YOUR CODE, AND ANALYSIS, HERE
Using the same train_data
from the last exercise, fit a \(k\)-nearest neighbors model for \(k \in \{1,3,11\}\). The code for \(k = 1\) is provided.
YOUR CODE, AND ANALYSIS, HERE.
# Take special care to seperate the classifier from the rest of the data when fitting a
# knn model. Consider the following code to give you an idea as to how one does this.
# Note, however, that this code is based off of my naming practices, and may require editing
# depending on your previous code.
train_data_classifiers = as.factor(train_data$Y)
train_data_observations = data.frame(train_data$X)
knn.1 <- knn(train_data_observations, train_data_observations, cl = train_data_classifiers, k=1)
R_knn_1 = 100 * sum(train_data_classifiers == knn.1)/length(knn.1)
R_knn_1
Comment on the performance for the different values of \(k\). Why does k = 1
do so well? What is it doing that gives it such great performance?
YOUR ANSWER HERE
Now let’s do the same thing with Fisher’s Linear Discriminate Analysis (LDA). We have provided the follow code as an example. Assess the risk using the derived predictions (you will need to grab the class
attribute from this variable).
library(MASS)
library(dplyr)
# Fit the model
model <- lda(Y~X, data = train_data)
# Make predictions
predictions <- model %>% predict(train_data)
YOUR CODE, AND ANALYSIS, HERE
Now that we have explored Bayes’ Rule, k-nearest neighbors, and LDA, we will see how each method performs on data that was NOT used to originally set them up. Consider the following new data set drawn from the same random variables \(\mathbb{W}~ \&~ \mathbb{V}\).
W_obs = rnorm(150, mean = -2)
V_obs = rnorm(50, mean = 2)
Y_class_test = c(rep(0, times = length(W_obs)), rep(1, times = length(V_obs)))
test_data = data.frame(X = c(W_obs, V_obs), Y = Y_class_test)
Use the information from train_data
to classify values in the test_data
, then compare these calculated classes with the true classes found in Y_class_test
. Report the Bayes’ Risk, and compare it to the same metric calculated from k-nearest neighbors and LDA.
Hints:
In the case of Bayes rule, you will use the same \(\pi_0 ~\&~ \pi_1\) and calculate the conditional probabilities in the same way, except this time your x_obs
will be from test_data
. DO NOT use the class labels from test_data
ANYWHERE in this calculation (until you evaluate at the end).
Use the manual page ?knn
to see how one inputs a different dataset for the “test” parameter. You may have to separate the observations \(X\) from the class labels \(Y\).

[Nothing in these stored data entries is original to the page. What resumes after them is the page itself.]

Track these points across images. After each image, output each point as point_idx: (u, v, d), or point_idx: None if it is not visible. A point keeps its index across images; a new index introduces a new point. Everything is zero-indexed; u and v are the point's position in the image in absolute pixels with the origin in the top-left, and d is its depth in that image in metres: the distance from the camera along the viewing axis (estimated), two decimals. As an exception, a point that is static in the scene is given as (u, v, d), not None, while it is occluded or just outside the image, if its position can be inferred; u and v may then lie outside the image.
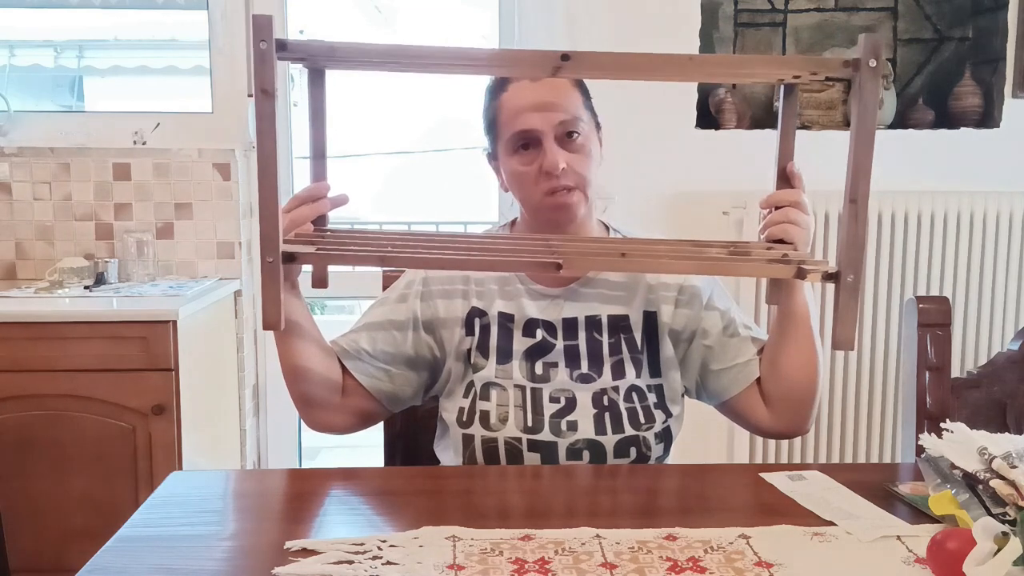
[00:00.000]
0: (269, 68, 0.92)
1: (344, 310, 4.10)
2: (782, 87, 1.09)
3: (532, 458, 1.20)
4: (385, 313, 1.28)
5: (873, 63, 0.95)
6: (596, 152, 1.23)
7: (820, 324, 1.21)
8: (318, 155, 1.11)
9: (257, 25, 0.92)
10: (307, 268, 1.10)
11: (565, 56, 0.97)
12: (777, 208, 1.12)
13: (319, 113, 1.09)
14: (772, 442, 2.57)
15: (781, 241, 1.10)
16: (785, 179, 1.12)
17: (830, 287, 1.00)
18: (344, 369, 1.24)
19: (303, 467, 2.74)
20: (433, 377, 1.28)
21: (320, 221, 1.11)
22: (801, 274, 1.01)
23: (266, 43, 0.92)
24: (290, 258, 0.98)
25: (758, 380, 1.25)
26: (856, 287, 0.98)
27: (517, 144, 1.20)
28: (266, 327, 0.99)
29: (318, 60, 1.02)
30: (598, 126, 1.26)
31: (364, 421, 1.28)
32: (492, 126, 1.24)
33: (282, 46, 0.94)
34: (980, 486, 0.90)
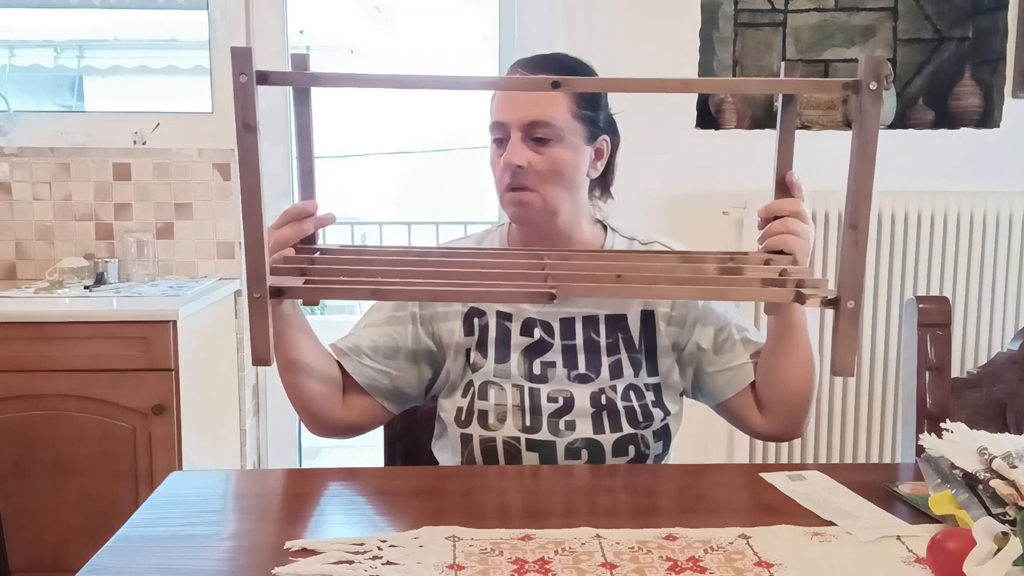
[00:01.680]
0: (251, 101, 0.89)
1: (344, 310, 4.10)
2: (781, 95, 1.08)
3: (530, 457, 1.20)
4: (384, 318, 1.28)
5: (874, 85, 0.91)
6: (575, 161, 1.20)
7: (819, 331, 1.20)
8: (305, 173, 1.10)
9: (236, 57, 0.88)
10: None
11: (555, 83, 0.94)
12: (776, 218, 1.11)
13: (305, 131, 1.07)
14: (772, 442, 2.57)
15: (781, 251, 1.09)
16: (784, 188, 1.11)
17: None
18: (344, 373, 1.24)
19: (303, 467, 2.74)
20: (435, 372, 1.28)
21: (308, 238, 1.10)
22: (800, 299, 0.98)
23: (246, 76, 0.88)
24: (278, 293, 0.95)
25: (753, 384, 1.25)
26: (856, 313, 0.96)
27: (493, 135, 1.22)
28: (255, 362, 0.95)
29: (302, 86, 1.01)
30: (596, 137, 1.23)
31: (366, 425, 1.28)
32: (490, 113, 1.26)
33: (263, 78, 0.90)
34: (980, 486, 0.90)
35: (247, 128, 0.89)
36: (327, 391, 1.22)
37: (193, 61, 2.76)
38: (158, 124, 2.60)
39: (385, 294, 1.00)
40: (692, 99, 2.58)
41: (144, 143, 2.58)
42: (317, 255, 1.06)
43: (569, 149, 1.20)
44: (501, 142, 1.20)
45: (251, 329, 0.94)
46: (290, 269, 1.01)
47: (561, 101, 1.19)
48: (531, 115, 1.17)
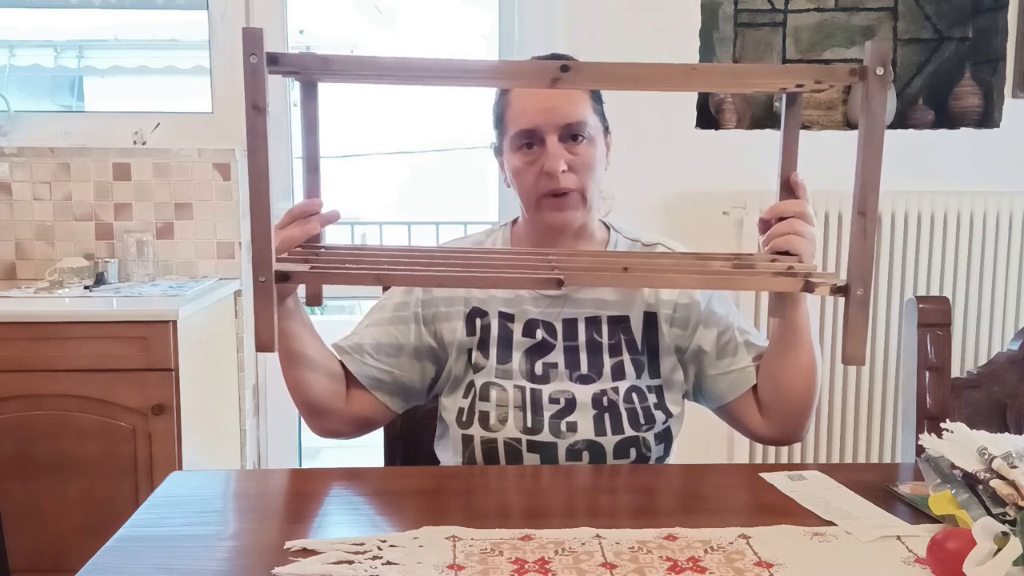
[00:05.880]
0: (260, 83, 0.89)
1: (344, 310, 4.10)
2: (784, 96, 1.07)
3: (531, 459, 1.20)
4: (386, 318, 1.28)
5: (880, 71, 0.91)
6: (601, 156, 1.23)
7: (819, 334, 1.20)
8: (311, 169, 1.10)
9: (247, 38, 0.88)
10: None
11: (564, 67, 0.94)
12: (782, 219, 1.10)
13: (312, 126, 1.07)
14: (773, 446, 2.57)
15: (786, 253, 1.08)
16: (788, 189, 1.10)
17: (830, 297, 0.98)
18: (347, 373, 1.24)
19: (303, 467, 2.74)
20: (437, 370, 1.28)
21: (313, 238, 1.09)
22: (809, 287, 0.97)
23: (256, 57, 0.88)
24: (284, 277, 0.95)
25: (754, 387, 1.24)
26: (866, 301, 0.95)
27: (521, 142, 1.20)
28: (259, 349, 0.95)
29: (311, 73, 1.01)
30: (607, 130, 1.26)
31: (368, 425, 1.28)
32: (500, 121, 1.25)
33: (274, 60, 0.91)
34: (980, 486, 0.90)
35: (256, 109, 0.90)
36: (329, 387, 1.22)
37: (193, 61, 2.76)
38: (158, 124, 2.60)
39: (390, 279, 1.00)
40: (692, 99, 2.58)
41: (144, 143, 2.58)
42: (322, 251, 1.07)
43: (598, 145, 1.22)
44: (531, 148, 1.20)
45: (255, 314, 0.94)
46: (295, 261, 1.01)
47: (584, 99, 1.20)
48: (568, 118, 1.18)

In a similar fashion, you are expected to read the manual pages for the functions used in the LDA process.
YOUR CODE, AND ANALYSIS, HERE
Now, let’s do this 1000 more times! During each iteration of the following for loop, use the models you have created to calculate classifiers for the test_data
and calculate the risk for each.
set.seed(13)
all_bayes_risks = c()
all_knn_risks = c()
all_lda_risks = c()
for(iteration in 1:1000){
W_obs = rnorm(150, mean = -2)
V_obs = rnorm(50, mean = 2)
Y_class_test = c(rep(0, times = length(W_obs)), rep(1, times = length(V_obs)))
test_data = data.frame(X = c(W_obs, V_obs), Y = Y_class_test)
YOUR MODEL CODE HERE
bayes_risk = YOUR CODE HERE
knn_risk = YOUR CODE HERE
lda_risk = YOUR CODE HERE
all_bayes_risks = c(all_bayes_risks, bayes_risk)
all_knn_risks = c(all_knn_risks, knn_risk)
all_lda_risks = c(all_lda_risks, lda_risk)
}
If done correctly, you should have three vectors of risk values, each from a different classification method. Create an intuitive plot that compares these three values. Make sure this plot compares the values AT THE SAME INTERATION. Our suggestion would be a line plot with the \(x\)-axis as the iteration number and the \(y\)-axis as the risk value, colored by classification method.
YOUR CODE HERE
Comment on your model
YOUR ANSWER HERE